Acerca del calificativo «absoluto»

Jardines del Palacio de la Granja de san Ildefonso, Segovia, España. Patrimonio Nacional

La primera vez, que sepamos, que se utiliza el calificativo de «absoluto» para referirse a un poder monárquico despótico es en las obras del tacitista Diego Saavedra Fajardo Introducciones a la política y Razón de Estado del Rey Fernando El Católico, ambas de 1631 y dedicadas al que por entonces era la viva encarnación del tacitismo político: el Conde-Duque de Olivares, aunque no aparecieron publicadas hasta el siglo XIX. El famoso diplomático volvería a utilizarlo también en ese mismo sentido en su obra Idea de un Príncipe político-cristiano publicada en 1640. Citaremos sus Introducciones, en donde expresa más claramente sus ideas políticas: «Los políticos constituyen cinco diferencias de reyes. A dos reducen todas: rey absoluto, y rey que gobierna según las leyes y fueros del reino con que limitó el pueblo [?] su potestad. Rey absoluto es el que, siendo ley viva a sí mismo y al pueblo, sin reconocer otras leyes ni fueros, gobierna a su arbitrio con dominio independiente sobre sus vasallos, como el que tiene un padre [?] sobre su familia».

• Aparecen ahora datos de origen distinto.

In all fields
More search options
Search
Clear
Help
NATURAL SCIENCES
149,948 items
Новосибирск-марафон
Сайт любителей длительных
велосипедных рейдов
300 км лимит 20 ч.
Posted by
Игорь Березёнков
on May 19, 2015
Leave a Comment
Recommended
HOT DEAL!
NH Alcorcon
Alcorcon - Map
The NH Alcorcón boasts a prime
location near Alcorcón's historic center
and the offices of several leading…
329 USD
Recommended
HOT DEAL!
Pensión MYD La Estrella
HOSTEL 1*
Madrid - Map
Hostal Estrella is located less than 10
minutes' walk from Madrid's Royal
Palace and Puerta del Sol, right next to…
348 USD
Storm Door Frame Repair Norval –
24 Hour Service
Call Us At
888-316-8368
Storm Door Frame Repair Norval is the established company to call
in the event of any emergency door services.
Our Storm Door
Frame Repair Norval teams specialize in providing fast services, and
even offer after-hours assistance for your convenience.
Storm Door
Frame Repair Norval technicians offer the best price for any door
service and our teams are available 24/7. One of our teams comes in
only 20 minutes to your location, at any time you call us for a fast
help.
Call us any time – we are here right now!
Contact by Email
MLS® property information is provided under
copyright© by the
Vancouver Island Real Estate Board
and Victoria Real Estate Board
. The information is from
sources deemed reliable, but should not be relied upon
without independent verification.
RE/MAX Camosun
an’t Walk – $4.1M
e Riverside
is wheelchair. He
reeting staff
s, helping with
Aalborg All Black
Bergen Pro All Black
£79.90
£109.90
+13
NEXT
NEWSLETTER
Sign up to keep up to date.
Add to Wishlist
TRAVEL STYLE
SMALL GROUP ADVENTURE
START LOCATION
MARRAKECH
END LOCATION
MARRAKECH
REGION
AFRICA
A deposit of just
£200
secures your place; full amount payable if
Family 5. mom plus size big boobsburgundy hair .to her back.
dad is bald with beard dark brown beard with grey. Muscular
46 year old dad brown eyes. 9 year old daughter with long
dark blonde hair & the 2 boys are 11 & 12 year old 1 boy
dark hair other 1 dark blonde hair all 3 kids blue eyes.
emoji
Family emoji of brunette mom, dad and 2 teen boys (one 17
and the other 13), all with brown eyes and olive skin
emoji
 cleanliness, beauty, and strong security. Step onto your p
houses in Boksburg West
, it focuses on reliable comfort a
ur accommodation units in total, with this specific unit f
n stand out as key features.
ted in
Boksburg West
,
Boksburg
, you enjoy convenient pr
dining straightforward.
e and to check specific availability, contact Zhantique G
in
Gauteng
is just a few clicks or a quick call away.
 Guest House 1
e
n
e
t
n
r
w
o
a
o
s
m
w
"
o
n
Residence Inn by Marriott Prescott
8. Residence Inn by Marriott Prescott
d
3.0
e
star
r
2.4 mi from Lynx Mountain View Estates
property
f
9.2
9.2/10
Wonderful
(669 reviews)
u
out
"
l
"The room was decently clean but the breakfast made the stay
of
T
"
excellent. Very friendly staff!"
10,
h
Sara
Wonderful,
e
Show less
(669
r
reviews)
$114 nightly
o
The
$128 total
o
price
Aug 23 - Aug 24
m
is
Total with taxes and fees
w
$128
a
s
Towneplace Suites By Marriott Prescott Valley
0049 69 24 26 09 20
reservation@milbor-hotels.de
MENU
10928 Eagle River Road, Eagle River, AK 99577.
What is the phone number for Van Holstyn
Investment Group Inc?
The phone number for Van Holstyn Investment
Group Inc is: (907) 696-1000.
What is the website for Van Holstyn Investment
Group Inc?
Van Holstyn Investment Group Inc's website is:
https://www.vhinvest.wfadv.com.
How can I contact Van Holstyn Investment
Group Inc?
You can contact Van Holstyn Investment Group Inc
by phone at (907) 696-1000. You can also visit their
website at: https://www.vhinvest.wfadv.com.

Pero éste no era el sentido tradicional del calificativo «absoluto». Desde luego no lo fue en los publicistas realistas y legitimistas de la primera generación. Así, por ejemplo, los Persas distinguían claramente entre «rey absoluto» y «rey despótico» afirmando: «¿Por qué se abusa con tanta frecuencia de la voz ‘despotismo’ para excitar la indignación entre los que no distinguen ni meditan? La monarquía absoluta (voz que por igual causa oye el pueblo con harta equivocación) es una obra de la razón y de la inteligencia; está subordinada a la ley divina, a la justicia y a las reglas fundamentales del estado; fue establecida por derecho de conquista o por la sumisión voluntaria de los primeros hombres que eligieron sus Reyes. Así que el soberano absoluto no tiene facultad de usar sin razón de su autoridad (derecho que no quiso tener el mismo Dios); por esto ha sido necesario que el poder soberano fuese absoluto, para prescribir a los súbditos todo lo que mira al interés común, y obligar a la obediencia a los que se niegan a ella. Pero los que declaman contra el gobierno monárquico, confunden el poder absoluto con el arbitrario, sin reflexionar que no hay estado (sin exceptuar las mismas Repúblicas) donde en el constitutivo de la soberanía no se halle un poder absoluto.

La única diferencia que hay entre el poder de un Rey y el de una República es que aquél puede ser limitado, y el de ésta no puede serlo, llamándose absoluto en razón de la fuerza con que puede ejecutar la ley que constituye el interés de las sociedades civiles». Por tanto, el calificativo «absoluto» tiene aquí un sentido aséptico de poder supremo de una comunidad que no tiene a nadie jurídicamente por encima de él, lo cual es una característica común a cualquier orden comunitario, y que se puede representar con el famoso adagio del derecho canónico para el caso particular de la potestad papal sobre la comunidad eclesiástica: «Prima Sedes a nemine iudicatur».

Magín Ferrer, en su obra La cuestión dinástica, escrita en 1837, aunque no publicada enteramente hasta 1869, lo repite: «D. Fernando y Doña Isabel hicieron buen uso de la soberanía absoluta, derecho esencial de nuestros Reyes. «Soberanía absoluta», decimos, muy diferente de la despótica y tiránica, y que significa que el que la posee no reconoce superior en su pueblo, aunque supone la obligación moral de gobernarlo por leyes justas». Una vez desaparecida la primera generación de publicistas realistas y legitimistas (1808 – 1868), y por influencia del sector neocatolicista (proveniente del moderantismo) en las filas de la Comunión a partir de su unión durante el llamado Sexenio Revolucionario, empezó a extenderse en su seno una mentalidad general adversa a este calificativo. De esta novedad sociológica se hacía eco el diario La Época (órgano de los liberal-moderados) en 1871: «Hoy ya rechazan [los legitimistas] el dictado de «absolutistas» [en puridad, debería decir «absolutos»], de que tanto se enorgullecían, y adoptan el de «tradicionalistas», que nada concreta y a nada compromete, es verdad, pero que es bastante significativo para romper con las tradiciones del partido».

Félix M.ª Martín Antoniano, Círculo de Granada.